P & S Kauter Investments Pty Ltd v Arch Underwriting at Lloyds Ltd [2021] NSWCA 136

Moylan Retirement Solutions Pty Ltd (MRS) was a provider of financial services. Mr Moylan, the principal of MRS, provided financial advice to a group of self-managed superannuation funds (SMSFs) to invest in Moylan Investment Group Pty Ltd (MIG).  Mr Moylan was the sole director and shareholder of MIG.

As a provider of financial services, MRS was required to, and held, a professional indemnity insurance policy (the policy). The policy was underwritten by Arch Underwriting at Lloyds, Hiscox Dedicated Corporate Member Limited and Barbican Managing Agency, the first, second and fourth respondents respectively, during the period 2012 to 2013.  During 2013 to 2014, the policy was underwritten by Liberty Mutual Insurance Europe Limited, the third respondent.

The SMSFs to whom MRS provided advice were controlled by incorporated entities. The SMSFs – Davey Family Investments, Smith Family Investments, Kauter Family Investments and Manning Family Investments (the claimants). The lead claimant and first appellant in the proceedings, P & S Kauter Investments Pty Ltd, was the controlling entity of Kauter Family Investments.

On 15 January 2013, as part of the renewal of its policy, MRS advised in a letter to their insurance broker (the notification) that there may be “a chance of a claim” on the policy “ …in relation to any loss that may be incurred” as MIG had been “unable to repay” the funds invested by MRS on behalf of the SMFSs.

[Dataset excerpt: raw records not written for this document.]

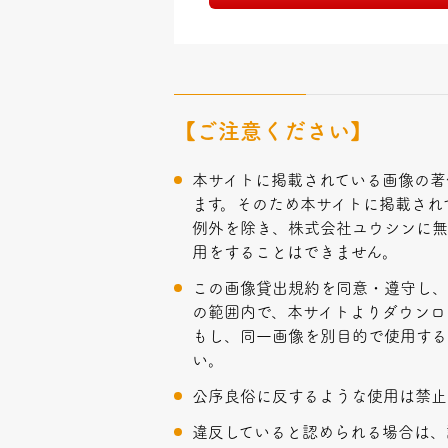
【ご注意ください】
本サイトに掲載されている画像の著
ます。そのため本サイトに掲載され
例外を除き、株式会社ユウシンに無
用をすることはできません。
この画像貸出規約を同意・遵守し
の範囲内で、本サイトよりダウンロ
もし、同一画像を別目的で使用する
い。
公序良俗に反するような使用は禁止
違反していると認められる場合は、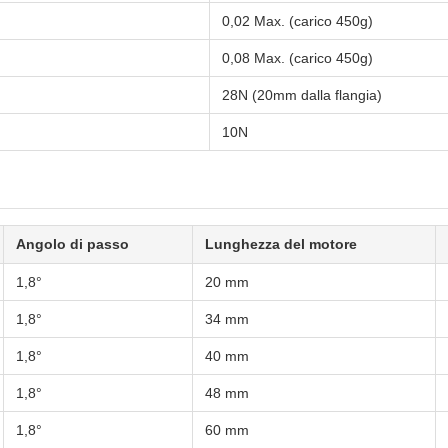
0,02 Max. (carico 450g)
0,08 Max. (carico 450g)
28N (20mm dalla flangia)
10N
Angolo di passo
Lunghezza del motore
1,8°
20 mm
1,8°
34 mm
1,8°
40 mm
1,8°
48 mm
1,8°
60 mm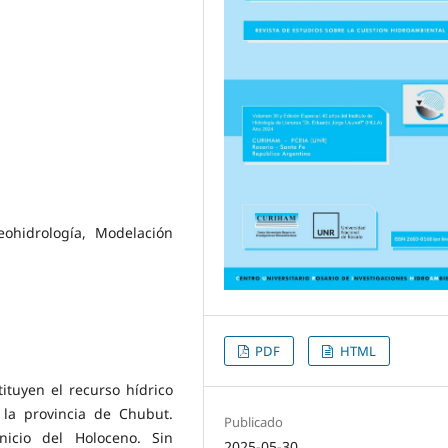
eohidrología, Modelación
PDF
HTML
ituyen el recurso hídrico
la provincia de Chubut.
Publicado
nicio del Holoceno. Sin
2025-05-30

In or around August 2014, MRS was deregistered. At the time of deregistration, there was approximately $4,630,000 of the SMSFs’ funds that had been lost on investments in MIG.

The claimants relied on s 601AG of the Corporations Act 2001 (Cth) to make a claim on the policy on the basis that MRS had engaged in misleading or deceptive conduct; provided negligent advice to the SMSFs; and breached its fiduciary duties to the SMSFs.

601AG  Claims against insurers of deregistered company

A person may recover from the insurer of a company that is deregistered an amount that was payable to
the company under the insurance contract if:

(a)  the company had a liability to the person; and

(b)  the insurance contract covered that liability immediately before deregistration.

The primary judge determined that no claim had been made within the policy period and that a notification had not been made to sufficiently meet the requirements or otherwise engage s 40(3) of the Insurance Contracts Act 1984 (Cth) (the Act).  As such, the claimants were not indemnified under the policy.

Section 40 of the Act states:

40  Certain contracts of liability insurance

(1)  This section applies in relation to a contract of liability insurance the effect of which is that the insurer’s liability is excluded or limited by reason that notice of a claim against the insured in respect of a loss suffered by some other person is not given to the insurer before the expiration of the period of the insurance cover provided by the contract.

(2)  The insurer shall, before the contract is entered into:

a) clearly inform the insured in writing of the effect of subsection (3); and

b) if the contract does not provide insurance cover in relation to events that occurred
before the contract was entered into, clearly inform the insured in writing that the
contract does not provide such cover.

Penalty:  300 penalty units.

(3)  Where the insured gave notice in writing to the insurer of facts that might give rise to a  claim against the insured as soon as was reasonably practicable after the insured became aware of those facts but before the insurance cover provided by the contract expired, the insurer is not relieved of liability under the contract in respect of the claim, when made, by reason only that it was made after the expiration of the period of the insurance cover provided by the contract.

On appeal, the appellants asserted that the notification provided by MRS constituted a notification “of facts that might give rise to a claim” within s 40(3) of the Act.

The policy was described by the Court as ‘a “claims made and notified” policy’ as per s 40(1) of the Act. As such, and considering the language of the Act, the Court noted that there was a requirement for there to be ‘a sufficient correspondence between the facts notified as likely to give rise to a claim and a claim subsequently made for the latter to be identified as “the” or a claim arising or resulting from those facts.’

The Court also highlighted that a notification under the Act would be made out in the event of a ‘notification…of “facts”’. The Court indicated that ‘s40(3) [of the Act] is concerned with the notification of objective matters that bear on the possibility of a claim being made, rather than matters of belief or opinion as to that possibility.

The Court of Appeal unanimously held that the notification provided by MRS instead ‘foreshadowed the possibility of claims’. The Court noted that the notification ‘critically’ lacked any facts as to the ‘loss…suffered or that that was more than a potential possibility’. Thus, the decision of the primary judge in respect of whether a notification had been made was upheld.

This case reminds all policy holders to ensure that when making a notification, the policy holder must include sufficient facts as to any loss and ensure that any notification relied upon is not speculative or prospective. In addition, policy holders should seek to disclose sufficient facts to an indemnifier to satisfy the requirements of s 40 of the Act.

The content of this article is intended to provide a general guide to the subject matter. Specific advice should be sought about your specific circumstances.